Сабин решился. Шансов, конечно, у него было мало, но попробовать стоило.

— Госпожа, — произнес он, стараясь говорить с должным почтением, вместе с тем, не подобострастно, — у меня есть для цезаря очень важное сообщение. Мне необходимо с ним повидаться. Это займет всего минуту.

— Ты что, оглох, трибун? — грубо перебила его Ливия. — Я же сказала — моему мужу плохо, он нуждается в помощи врача. Неужели ты думаешь, что я позволю беспокоить его в такой момент?

— Он сам приказал мне докладывать немедленно, когда что-то станет известно, — упрямо повторил Сабин. — Я повторяю свою просьбу, госпожа.

Лекарь Симон прошел в комнату, трибун успел заглянуть в дверной проем, но цезаря не увидел.

— Если это действительно так срочно, скажи мне, — бросила императрица, отворачиваясь. — Я передам мужу, а он уже сам решит, звать тебя или нет.

Естественно, этого Сабин сделать не мог.

— Благодарю, госпожа, — произнес он глухо, выбрасывая руку в салюте. — Надеюсь, принцепсу вскоре станет лучше, и тогда я снова приду.

Ливия захлопнула дверь у него перед носом.

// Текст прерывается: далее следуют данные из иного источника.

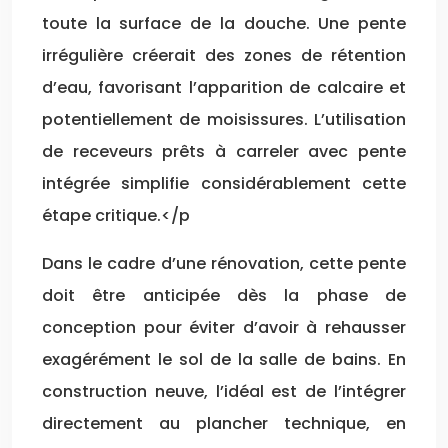
toute la surface de la douche. Une pente
irrégulière créerait des zones de rétention
d’eau, favorisant l’apparition de calcaire et
potentiellement de moisissures. L’utilisation
de receveurs prêts à carreler avec pente
intégrée simplifie considérablement cette
étape critique.</p
Dans le cadre d’une rénovation, cette pente
doit être anticipée dès la phase de
conception pour éviter d’avoir à rehausser
exagérément le sol de la salle de bains. En
construction neuve, l’idéal est de l’intégrer
directement au plancher technique, en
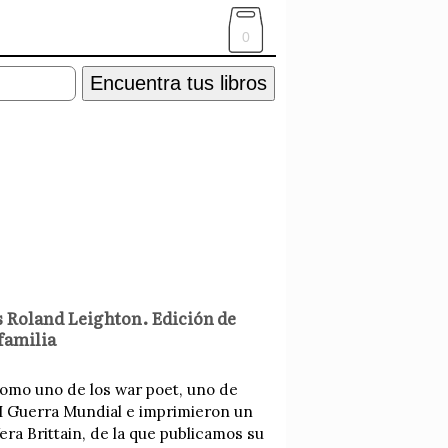
0
Encuentra tus libros
és Roland Leighton. Edición de
familia
 como uno de los war poet, uno de
 I Guerra Mundial e imprimieron un
Vera Brittain, de la que publicamos su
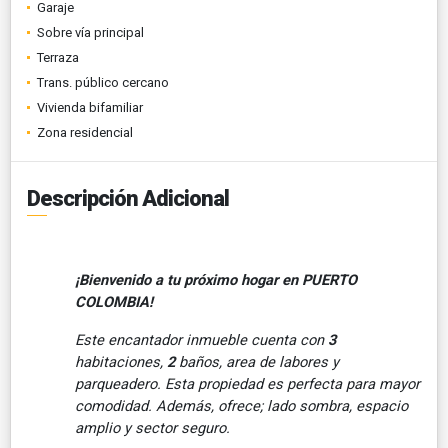
Garaje
Sobre vía principal
Terraza
Trans. público cercano
Vivienda bifamiliar
Zona residencial
Descripción Adicional
¡Bienvenido a tu próximo hogar en PUERTO
COLOMBIA!
Este encantador inmueble cuenta con
3
habitaciones,
2
baños, area de labores y
parqueadero. Esta propiedad es perfecta para mayor
comodidad. Además, ofrece; lado sombra, espacio
amplio y sector seguro.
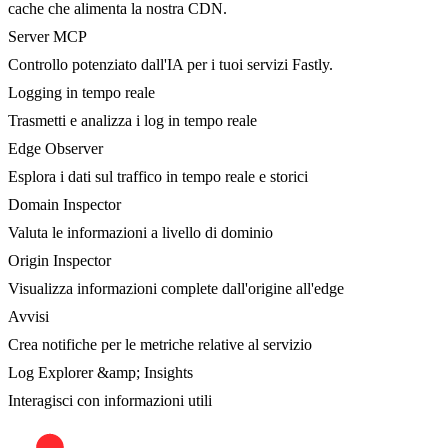
cache che alimenta la nostra CDN.
Server MCP
Controllo potenziato dall'IA per i tuoi servizi Fastly.
Logging in tempo reale
Trasmetti e analizza i log in tempo reale
Edge Observer
Esplora i dati sul traffico in tempo reale e storici
Domain Inspector
Valuta le informazioni a livello di dominio
Origin Inspector
Visualizza informazioni complete dall'origine all'edge
Avvisi
Crea notifiche per le metriche relative al servizio
Log Explorer &amp; Insights
Interagisci con informazioni utili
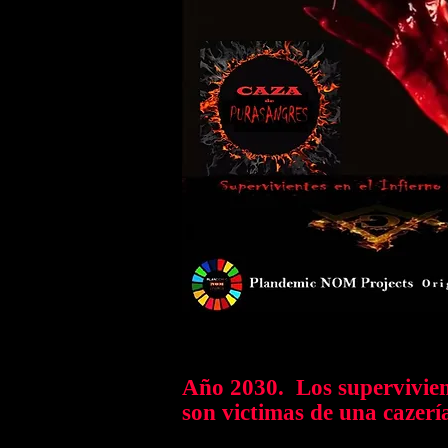
Año 2030. Los supervivient
son victimas de una cazerí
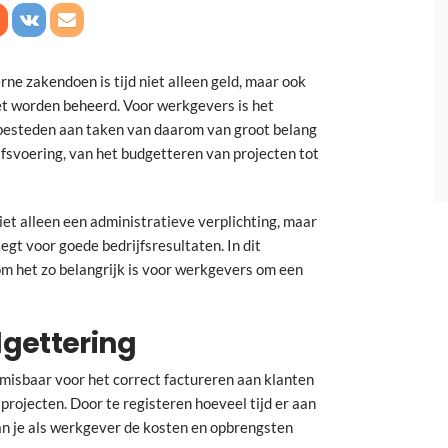
ne zakendoen is tijd niet alleen geld, maar ook
et worden beheerd. Voor werkgevers is het
 besteden aan taken van daarom van groot belang
jfsvoering, van het budgetteren van projecten tot
et alleen een administratieve verplichting, maar
legt voor goede bedrijfsresultaten. In dit
om het zo belangrijk is voor werkgevers om een
dgettering
misbaar voor het correct factureren aan klanten
rojecten. Door te registeren hoeveel tijd er aan
an je als werkgever de kosten en opbrengsten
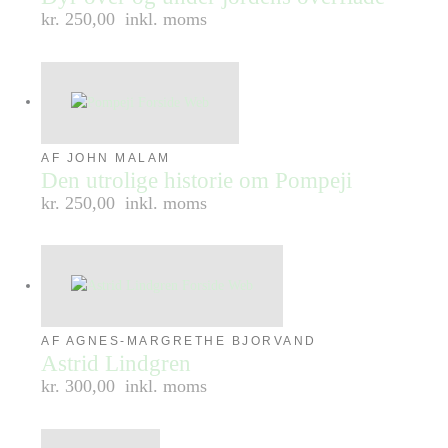
kr. 250,00
inkl. moms
AF JOHN MALAM
Den utrolige historie om Pompeji
kr. 250,00
inkl. moms
AF AGNES-MARGRETHE BJORVAND
Astrid Lindgren
kr. 300,00
inkl. moms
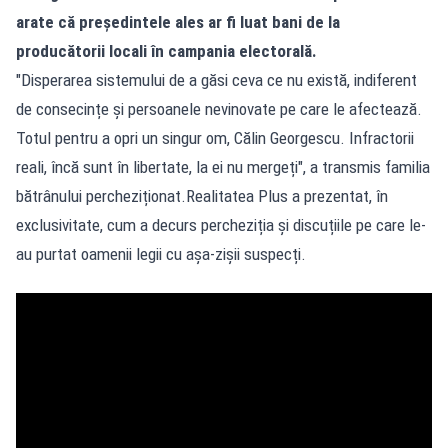
arate că președintele ales ar fi luat bani de la
producătorii locali în campania electorală.
"Disperarea sistemului de a găsi ceva ce nu există, indiferent
de consecințe și persoanele nevinovate pe care le afectează.
Totul pentru a opri un singur om, Călin Georgescu. Infractorii
reali, încă sunt în libertate, la ei nu mergeți", a transmis familia
bătrânului percheziționat.Realitatea Plus a prezentat, în
exclusivitate, cum a decurs percheziția și discuțiile pe care le-
au purtat oamenii legii cu așa-zișii suspecți.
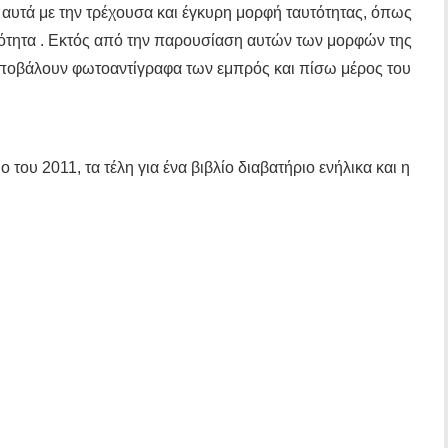
ε αυτά με την τρέχουσα και έγκυρη μορφή ταυτότητας, όπως
τότητα . Εκτός από την παρουσίαση αυτών των μορφών της
 υποβάλουν φωτοαντίγραφα των εμπρός και πίσω μέρος του
 του 2011, τα τέλη για ένα βιβλίο διαβατήριο ενήλικα και η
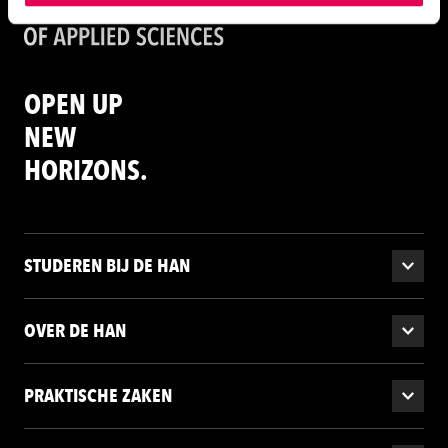
instellen welke cookies we plaatsen. Je kunt je
toestemming altijd wijzigen of intrekken via
ons
cookiestatement
.
OPEN UP
NEW
HORIZONS.
STUDEREN BIJ DE HAN
OVER DE HAN
PRAKTISCHE ZAKEN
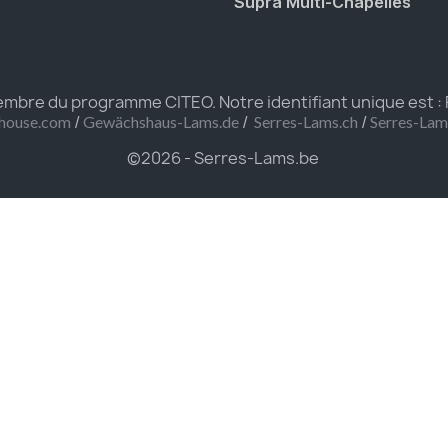
Supra Multi-Chapelles
bre du programme CITEO. Notre identifiant unique est :
/
/
/
house.com
Gewächshaus-Lams.de
Serres-Lams.ch
Serres-La
©2026 - Serres-Lams.be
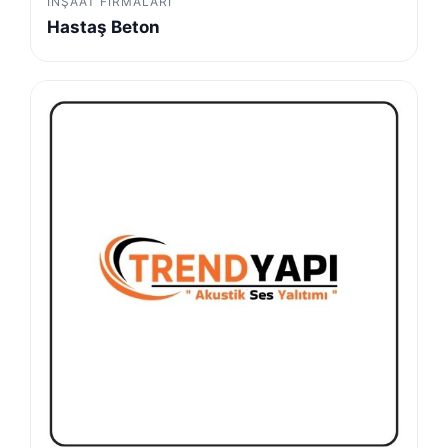
İNŞAAT FIRMALARI
Hastaş Beton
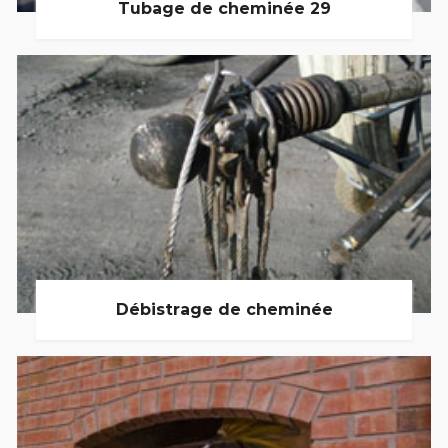
Tubage de cheminée 29
Débistrage de cheminée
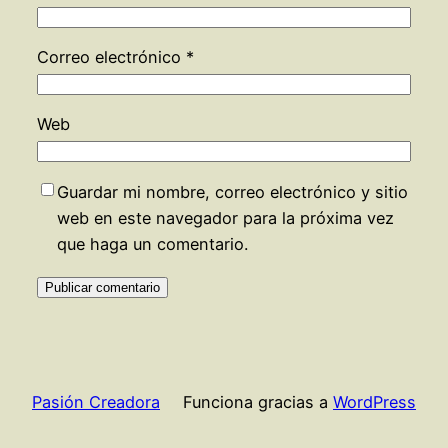
Correo electrónico
*
Web
Guardar mi nombre, correo electrónico y sitio
web en este navegador para la próxima vez
que haga un comentario.
Pasión Creadora
Funciona gracias a
WordPress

Выходя из дома, Сабин увидел, как из больших служебных носилок, только что поднесенных рабами к воротам, торопливо вылезают сенаторы Аттик и Плавтий, возбужденно переговариваясь.

* * *

Сатурнина, как на грех, на месте не оказалось. Слуга сообщил, что его господин еще с утра отправился в гости к одному из своих друзей, у которого была вилла в окрестностях Нолы, и собирался пробыть там до завтра. Огорченно сплюнув, трибун пошел восвояси. Больше посоветоваться ему было не с кем. Оставалось набраться терпения и ждать. Ну, и молиться Эскулапу, чтобы лекарь Симон не загнал цезаря в гроб раньше времени какими-нибудь своими иудейскими медикаментами, изготовленными, наверное, из ослиного навоза. Ведь не зря рассказывают, что в своем закрытом для посторонних храме в Иерусалиме эти нечестивцы молятся ослиной голове и пьют кровь невинных младенцев, а при этом еще и поют мерзкие песни, призывая проклятие на весь род человеческий.

Когда Сабин выходил из ворот, к ним подлетела взмыленная лошадь, со спины которой тяжело свалился молодой мужчина в дорожной одежде. Даже не обратив внимания на трибуна — как того требовала элементарная вежливость — он бегом бросился к дому, громко крича и размахивая руками:

— Эй, кто-нибудь! Немедленно скажите сенатору Сатурнину, что прибыл Луций Либон из Рима. У меня важные новости!

Сабин проводил юношу взглядом, пожал плечами и зашагал к себе на квартиру, чтобы растолкать, от нечего делать, Корникса и поподробнее выспросить его насчет смерти Фабия Максима и пропавшего завещания.